# EXCERPT PROVIDED
═══
The bottom-left graph displays the distribution of CU types in B-frames. In double-compressed videos, the proportion of intra-coded CUs (BI) rises to alter the initial IB frame, while skip-coded CUs (BS) and inter-coded CUs with past motion vectors (BP) decrease, and inter-coded CUs with future motion vectors (BF) increase in the third frame. This behavior is in line with what was reported by Vazquez et al. [
9], where prediction errors introduced during the first encoding are compensated by an increased proportion of intra-coded components during re-encoding.
Additionally, the P-frame following the sub-GOP exhibits characteristics similar to the IB frame, resulting in increased inter-prediction dependency, which leads to a decrease in BP and an increase in BF. Furthermore, increased intra-prediction leads to higher luminance and chrominance values.
4.2. Model Architecture
The feature vectors are fed into a Bi-LSTM classifier, effectively capturing forward and backward dependencies in sequential data. This architecture allows the LSTM to detect both spatial anomalies within and temporal anomalies between frames. Traditional neural networks, such as fully connected or convolutional networks, lack mechanisms to retain temporal information, making them less suited for sequential data modeling. In contrast, the Bi-LSTM is well-suited for identifying compression-induced changes between frames, offering high robustness in detecting double compression (see
Table 3 for the detailed layer configuration). To ensure consistent scaling, Min-Max normalization was applied, adjusting each feature to a range of 0 to 1. Model performance was evaluated using cross-validation on the training set, and the model with the highest cross-validation accuracy was selected to evaluate the test data.
To implement our double compression detection, we designed a Bi-LSTM classifier that combines CNN and LSTM layers (the complete configuration is summarized in
Table 3). First, the model utilizes two one-dimensional convolutional layers, where the input is processed to extract local features. The first convolutional layer has 28 input channels and 64 output channels, with a kernel size of 3 and a stride of 1, while the second layer has 64 input channels and 128 output channels, also with a kernel size of 3 and a stride of 1. Both convolutional layers are followed by a ReLU activation function, adding non-linearity and enhancing the model’s capacity to capture complex feature patterns.
The extracted feature maps are then passed through a Bi-LSTM composed of two layers designed to capture temporal dependencies in the encoding information. The LSTM has an input size of 128 and a hidden layer size of 64, allowing it to analyze sequential frame data from both forward and backward directions effectively.
Finally, the output from the LSTM is processed through a linear layer that maps the 64-dimensional hidden state to a single output. A sigmoid activation function follows, restricting the output to the range [0, 1], which enables the model to perform binary classification with probabilistic output, identifying whether the input is double-compressed.
The initial hyperparameter settings—such as the number of convolutional filters, kernel size, and LSTM hidden size—were informed by He et al. [
23], who proposed a hybrid architecture combining attention-based ResNet modules and LSTM layers for double compression detection in HEVC videos. While our architecture differs in structure and input representation, their use of LSTM to capture temporal dynamics in the compression domain guided the configuration of our recurrent layers. We then empirically fine-tuned these parameters based on validation performance. The final model contains approximately 228,865 trainable parameters, which is reasonably lightweight and appropriate given the dimensionality of the input features and the available training data.
═══
# DATASET CONTENT

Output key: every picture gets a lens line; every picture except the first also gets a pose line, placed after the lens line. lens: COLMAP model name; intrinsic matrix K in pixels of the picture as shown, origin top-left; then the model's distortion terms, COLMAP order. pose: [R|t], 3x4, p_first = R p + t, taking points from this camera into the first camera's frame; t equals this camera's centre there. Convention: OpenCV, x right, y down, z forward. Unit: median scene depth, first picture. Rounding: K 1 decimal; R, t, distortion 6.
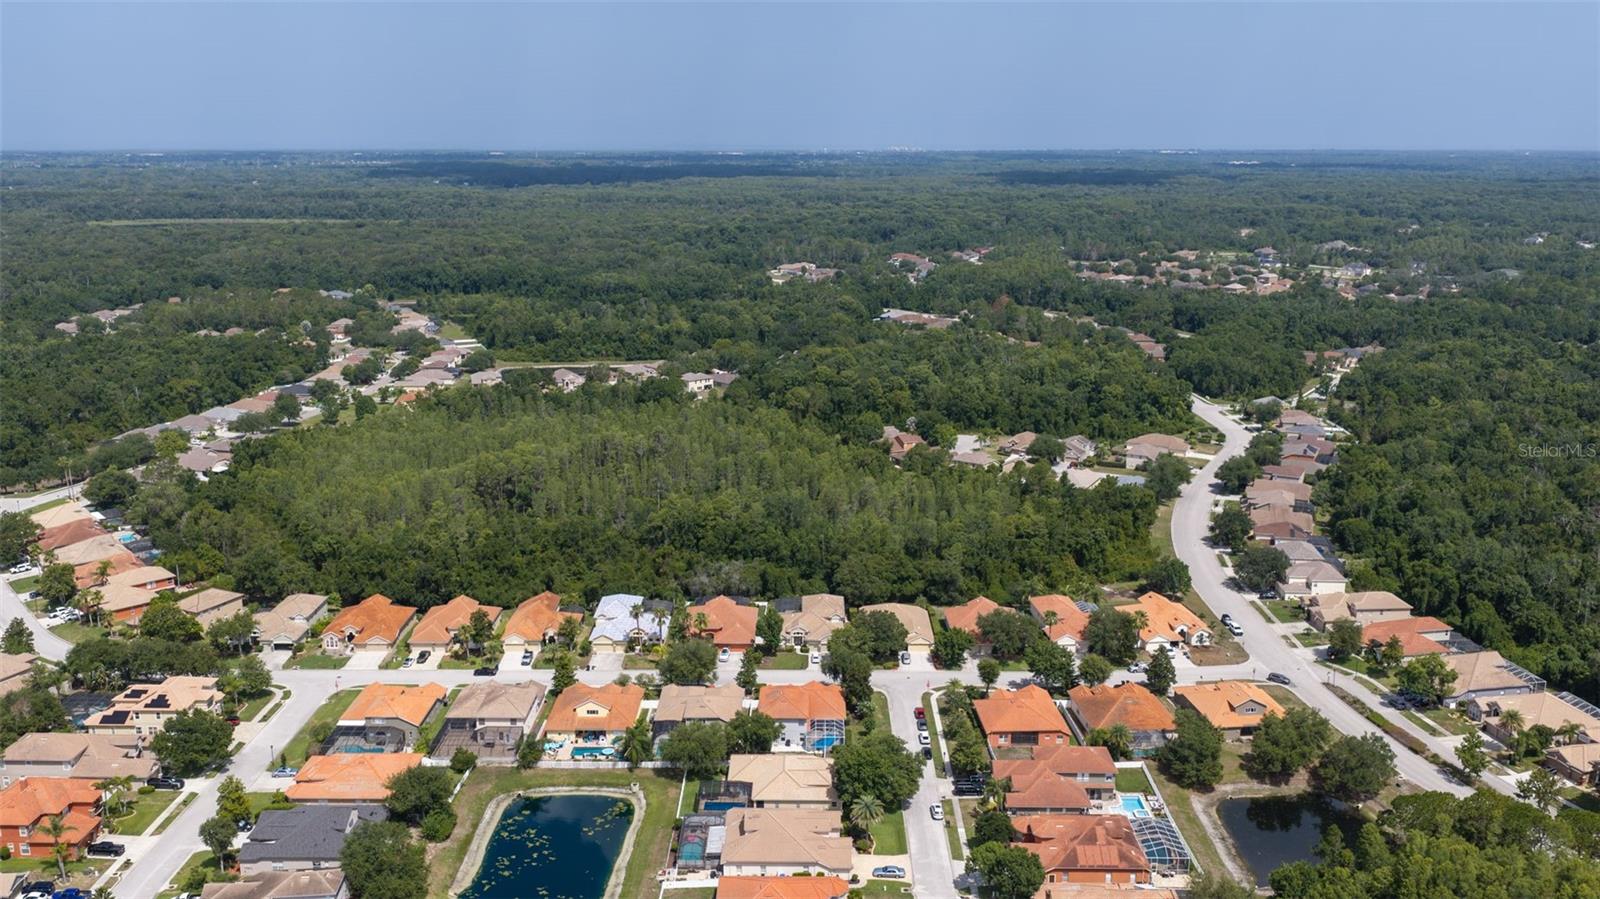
═══
# INSTRUCTIONS FOR THE TASK
Resume the write-up on detecting double-compressed video with a Bi-LSTM, starting right after its final sentence.

# ANSWER SPACE
5. Experimental Results
This section describes the experimental validation of the proposed model. We detail the dataset creation process and compare the accuracy of our double compression detector with the state-of-the-art methods. Bitrate and GOP size are crucial factors in determining video quality, so we constructed the dataset using various combinations of these parameters. Additionally, we analyzed how these two encoding parameters affect model performance and examined the impact of reducing the number of frames in the test data. For evaluation, single-compressed videos are labeled as negative, and double-compressed videos are labeled as positive, ensuring no overlap in video content between the training and test datasets.
5.1. Dataset
We used 43 YUV videos (720p: ducks_take_off, FourPeople, in_to_tree, Johnny, KristenAndSara, mobcal, old_town_cross, park_joy, parkrun, shields, sintel_trailer, stockholm, vidyo1, vidyo3, vidyo4. 1080p: aspen, controlled_burn, crowd_run, dinner, factory, life, red_kayak, rush_field_cuts, rush_hour, snow_mnt, speed_bag, sunflower, touchdown_pass, tractor, west_wind_easy. 4K: Netflix_Aerial, Netflix_BarScene, Netflix_DinnerScene, Netflix_Dancers, Netflix_DrivingPOV, Netflix_FoodMarket, Netflix_PierSeaside, Netflix_RitualDance, Netflix_RollerCoaster, Netflix_SquareAndTimelapse, Netflix_ToddlerFountain, Netflix_TunnelFlag, Netflix_WindAndNature.) (720p, 1080p, 4K) [
27]. Each video retained up to the first 500 frames, and the classifier was designed with a base resolution of 720p. However, because the classifier processes a 28-dimensional feature vector per frame, it is resolution-independent and can handle videos of any size. The scale of the feature vector remains consistent across resolutions due to normalization, enabling the processing of videos in various sizes without resizing or padding.
For data augmentation, we used FFmpeg (
https://www.ffmpeg.org/, accessed on 19 June 2025) to extract frames from the YUV videos and applied CLAHE [
26] and Blur processing using the albumentations library (
https://pypi.org/project/albumentations/, accessed on 19 June 2025). We set the probability parameter
p = 1.0, ensuring that blur is applied to every frame. The blur was implemented as a uniform box blur with a randomly selected square kernel size between 3 and 7 pixels, with larger kernels producing stronger blur effects. Each frame was processed sequentially with these augmentation methods and then recombined into YUV format using FFmpeg. This process resulted in three subsets of YUV videos for each original video content: the original (O), CLAHE-processed (C), and blur-processed (B) videos. These three subsets are derived from a single YUV video and are, therefore, grouped as a single dataset. This approach prevents content duplication by treating all subsets from the same source video as one dataset unit.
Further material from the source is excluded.